The task: Write out every one of the items below word for word, leaving the pictures out of your answer.

Collected data:
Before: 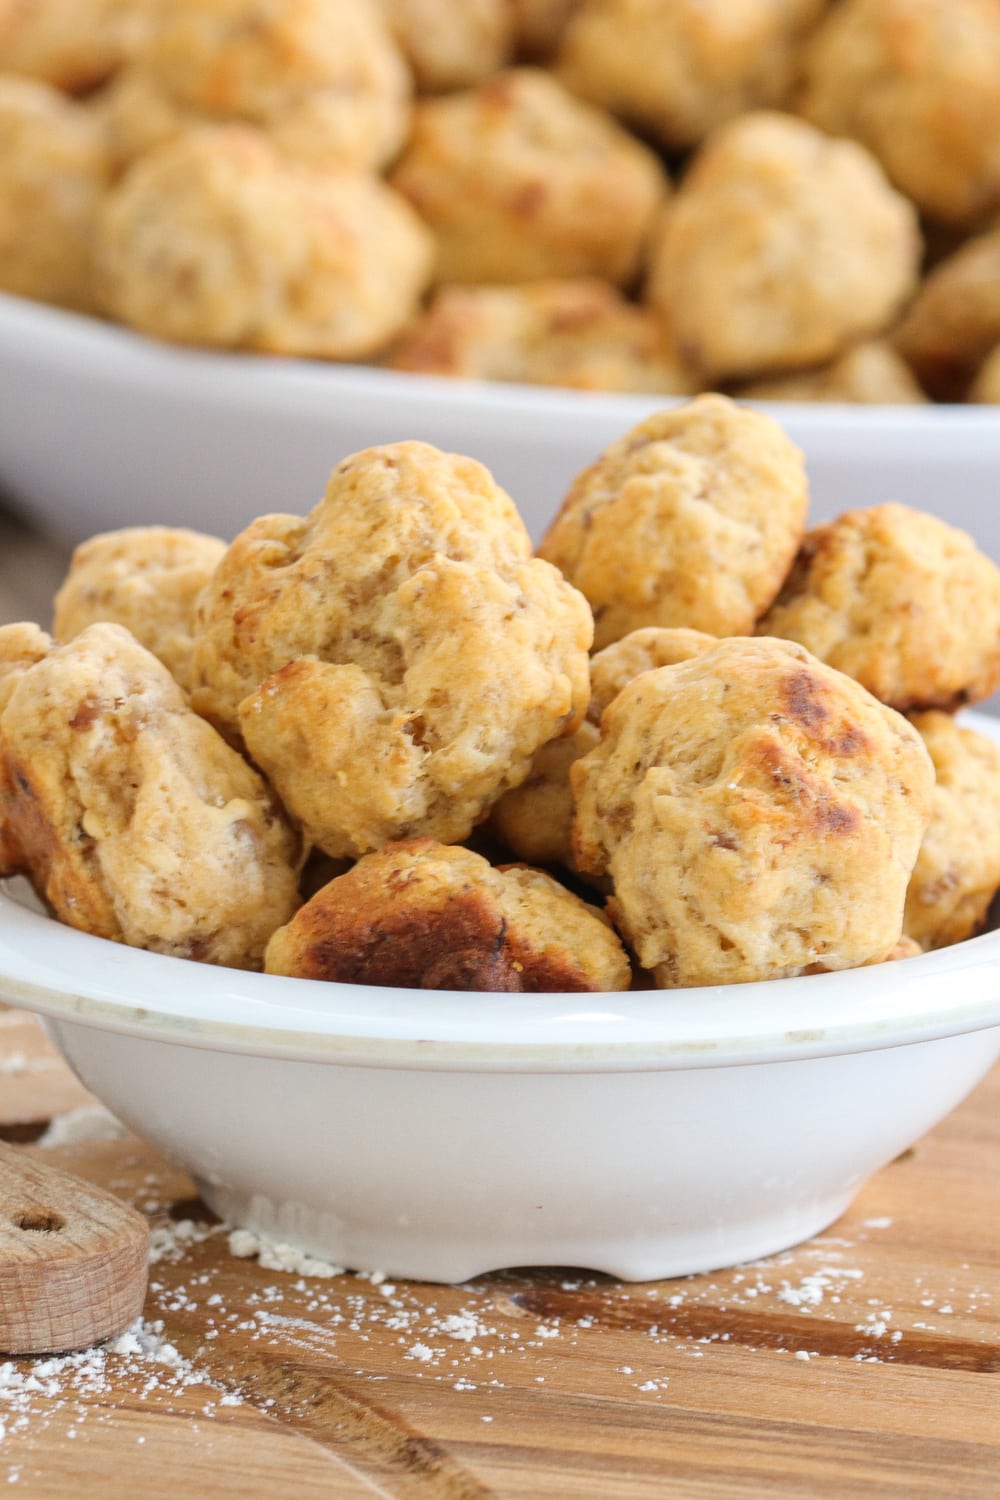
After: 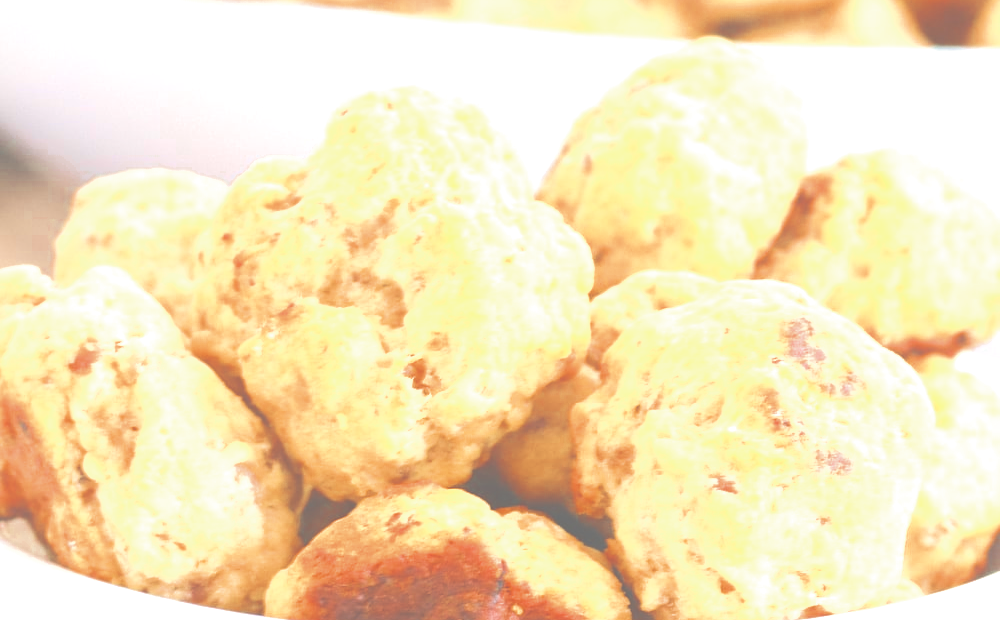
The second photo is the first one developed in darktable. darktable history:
tone curve: curves: ch0 [(0, 0) (0.003, 0.019) (0.011, 0.021) (0.025, 0.023) (0.044, 0.026) (0.069, 0.037) (0.1, 0.059) (0.136, 0.088) (0.177, 0.138) (0.224, 0.199) (0.277, 0.279) (0.335, 0.376) (0.399, 0.481) (0.468, 0.581) (0.543, 0.658) (0.623, 0.735) (0.709, 0.8) (0.801, 0.861) (0.898, 0.928) (1, 1)], color space Lab, independent channels, preserve colors none
tone equalizer: edges refinement/feathering 500, mask exposure compensation -1.57 EV, preserve details no
crop and rotate: top 23.865%, bottom 34.799%
exposure: black level correction -0.024, exposure 1.393 EV, compensate highlight preservation false
local contrast: detail 69%
velvia: strength 50.65%, mid-tones bias 0.502
color zones: curves: ch0 [(0, 0.5) (0.125, 0.4) (0.25, 0.5) (0.375, 0.4) (0.5, 0.4) (0.625, 0.35) (0.75, 0.35) (0.875, 0.5)]; ch1 [(0, 0.35) (0.125, 0.45) (0.25, 0.35) (0.375, 0.35) (0.5, 0.35) (0.625, 0.35) (0.75, 0.45) (0.875, 0.35)]; ch2 [(0, 0.6) (0.125, 0.5) (0.25, 0.5) (0.375, 0.6) (0.5, 0.6) (0.625, 0.5) (0.75, 0.5) (0.875, 0.5)]
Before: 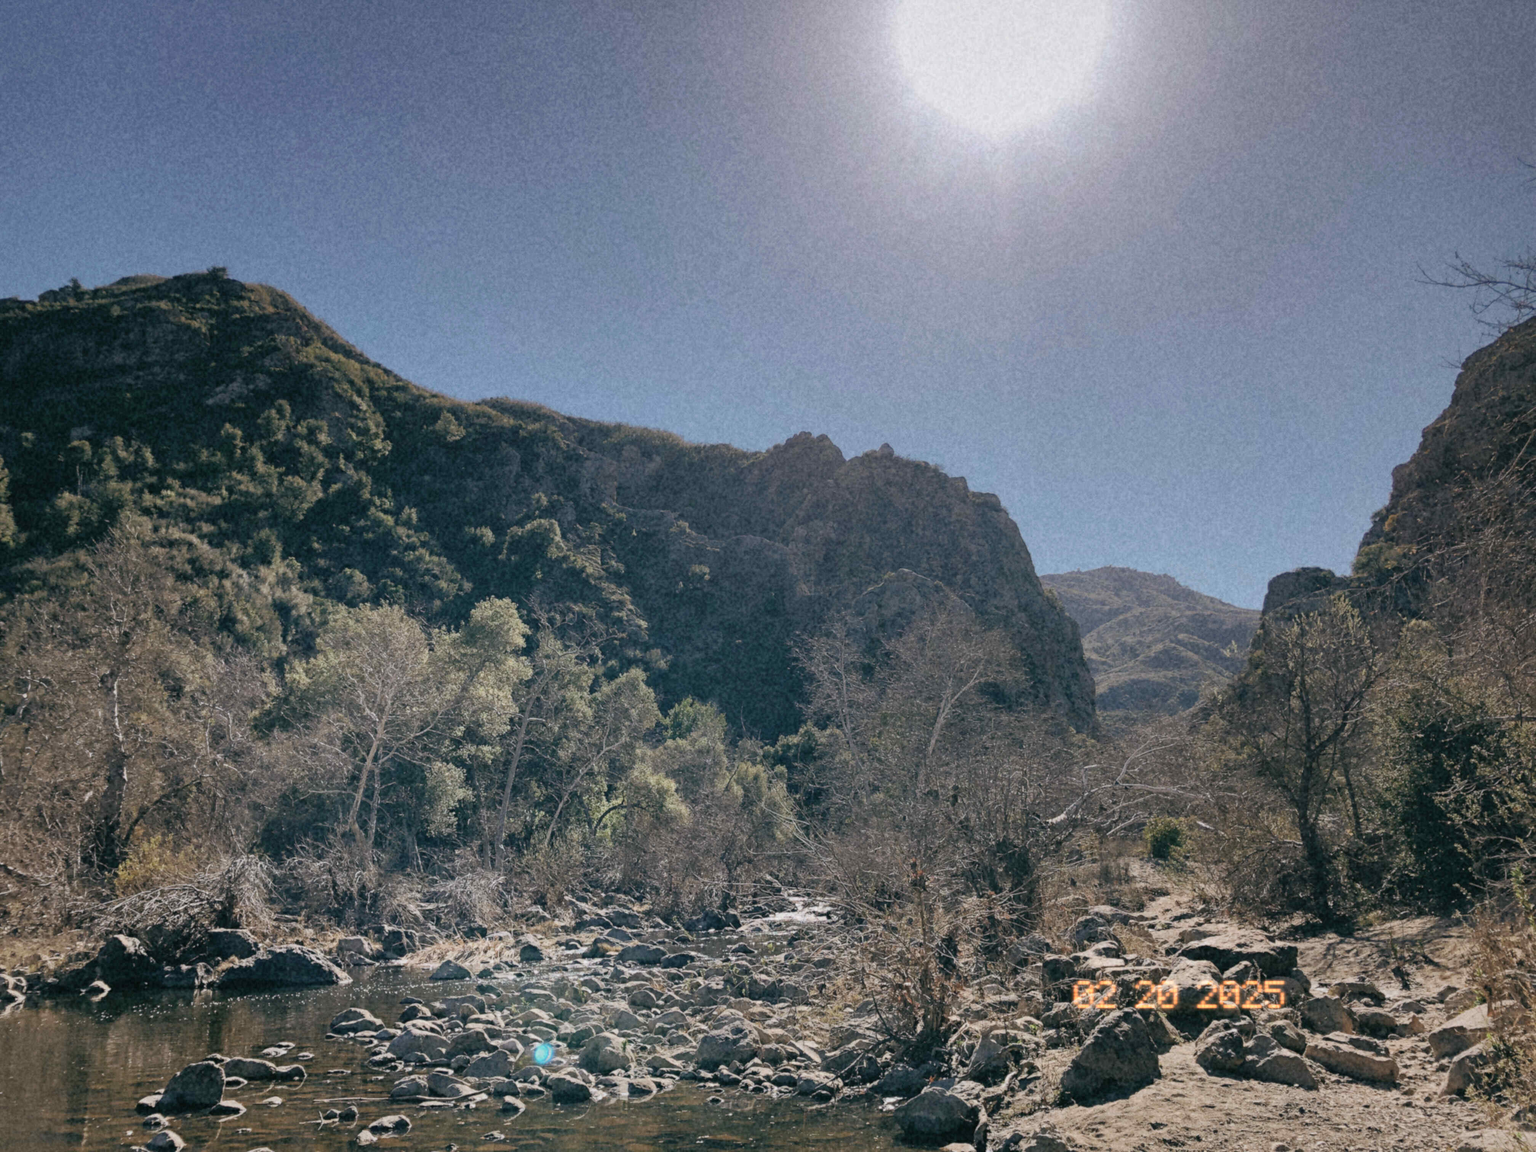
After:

The solution:
Before: 
After: 
The second photo is the first one developed in darktable. darktable history:
tone curve: curves: ch0 [(0, 0) (0.003, 0.019) (0.011, 0.021) (0.025, 0.023) (0.044, 0.026) (0.069, 0.037) (0.1, 0.059) (0.136, 0.088) (0.177, 0.138) (0.224, 0.199) (0.277, 0.279) (0.335, 0.376) (0.399, 0.481) (0.468, 0.581) (0.543, 0.658) (0.623, 0.735) (0.709, 0.8) (0.801, 0.861) (0.898, 0.928) (1, 1)], color space Lab, independent channels, preserve colors none
tone equalizer: edges refinement/feathering 500, mask exposure compensation -1.57 EV, preserve details no
crop and rotate: top 23.865%, bottom 34.799%
exposure: black level correction -0.024, exposure 1.393 EV, compensate highlight preservation false
local contrast: detail 69%
velvia: strength 50.65%, mid-tones bias 0.502
color zones: curves: ch0 [(0, 0.5) (0.125, 0.4) (0.25, 0.5) (0.375, 0.4) (0.5, 0.4) (0.625, 0.35) (0.75, 0.35) (0.875, 0.5)]; ch1 [(0, 0.35) (0.125, 0.45) (0.25, 0.35) (0.375, 0.35) (0.5, 0.35) (0.625, 0.35) (0.75, 0.45) (0.875, 0.35)]; ch2 [(0, 0.6) (0.125, 0.5) (0.25, 0.5) (0.375, 0.6) (0.5, 0.6) (0.625, 0.5) (0.75, 0.5) (0.875, 0.5)]
Before: 
After:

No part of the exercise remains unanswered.